(CBS/AP) Samsung said it plans to examine all of its Chinese suppliers for possible violations of labor policies.'
Samsung Electronics Co. said it will carry out audits of 105 Chinese companies that are its exclusive suppliers this month.
The move comes after Samsung's audit of a supplier, HEG Electronics, in response to an allegation it used child labor.
Bloomberg reported in August that China Labor Watch, a non-profit group that monitors working conditions in factories in China, accused HEG Electronics of employing children under the age of 16.
According to a report released by China Labor Watch, HEG Electronics employs 2,000 workers. Of those, the organization listed seven workers they believed to be 16-years-old or younger, but estimated that there could be between 50 and 100 children working at the factory.

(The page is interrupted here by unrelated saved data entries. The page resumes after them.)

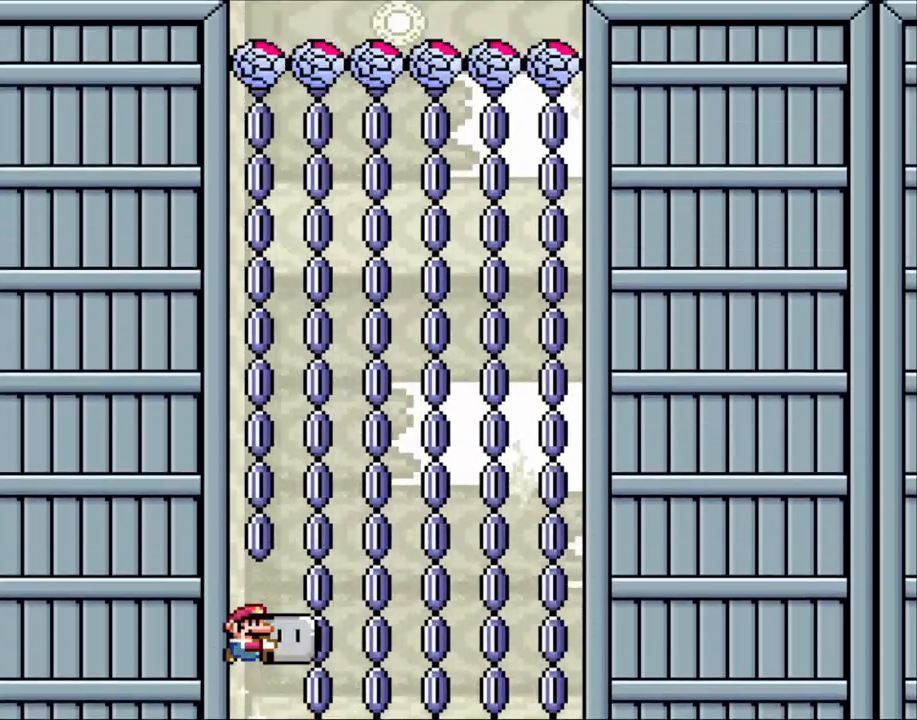
{"buttons": [], "events": [[400, "DPAD_UP", "down"], [433, "Y", "up"], [500, "DPAD_UP", "up"]]}
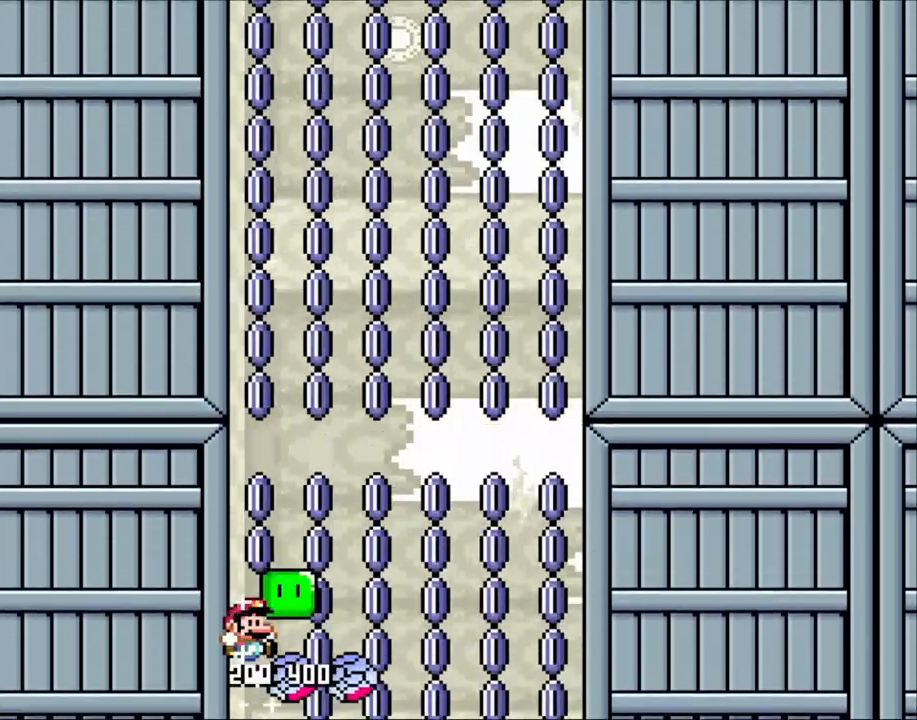
{"buttons": ["Y", "DPAD_RIGHT"], "events": [[50, "Y", "down"], [450, "DPAD_RIGHT", "down"]]}
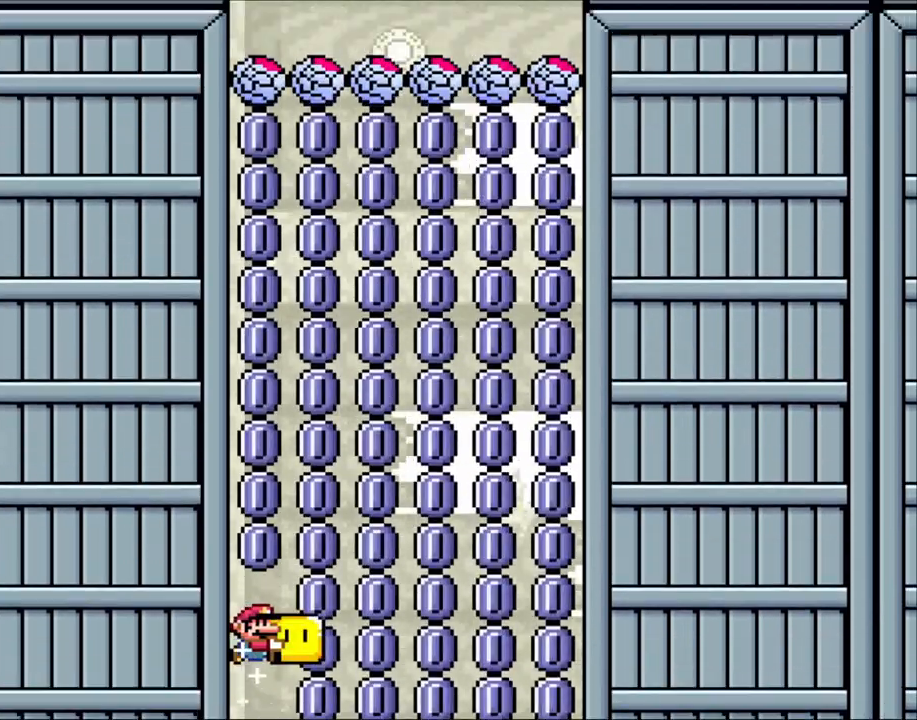
{"buttons": ["Y"], "events": [[33, "DPAD_RIGHT", "up"], [250, "DPAD_UP", "down"], [383, "Y", "up"], [450, "DPAD_UP", "up"], [450, "Y", "down"]]}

"The employment of child laborers can occur was firstly because of HEG's slack internal supervision mechanisms; they never check the students' IDs," the group wrote in its report.
China Labor Watch had a group member pose as a factory worker to carry out the investigation. The group found that the children often carried out dangerous tasks, resulting in injury, and were paid about 70 percent of what adults made for the same amount of work.
Samsung denied claims that its manufactures are breaking labor laws and released this statement to CBS News in August:
"Samsung Electronics has conducted two separate on-site inspections on HEG's working conditions this year but found no irregularities on those occasions. Given the report, we will conduct another field survey at the earliest possible time to ensure our previous inspections have been based on full information and to take appropriate measures to correct any problems that may surface. Samsung Electronics is a company held to the highest standards of working conditions and we try to maintain that at our facilities and the facilities of partner companies around the world."
Samsung said its audit found no under-aged workers at the Huizhou, China-based company but it discovered other practices that failed to meet its policies.
The company will also review records of 144 Chinese firms that have contracts with Samsung and conduct on-site inspections if necessary.
Samsung said it could terminate contracts if suppliers are violating labor laws.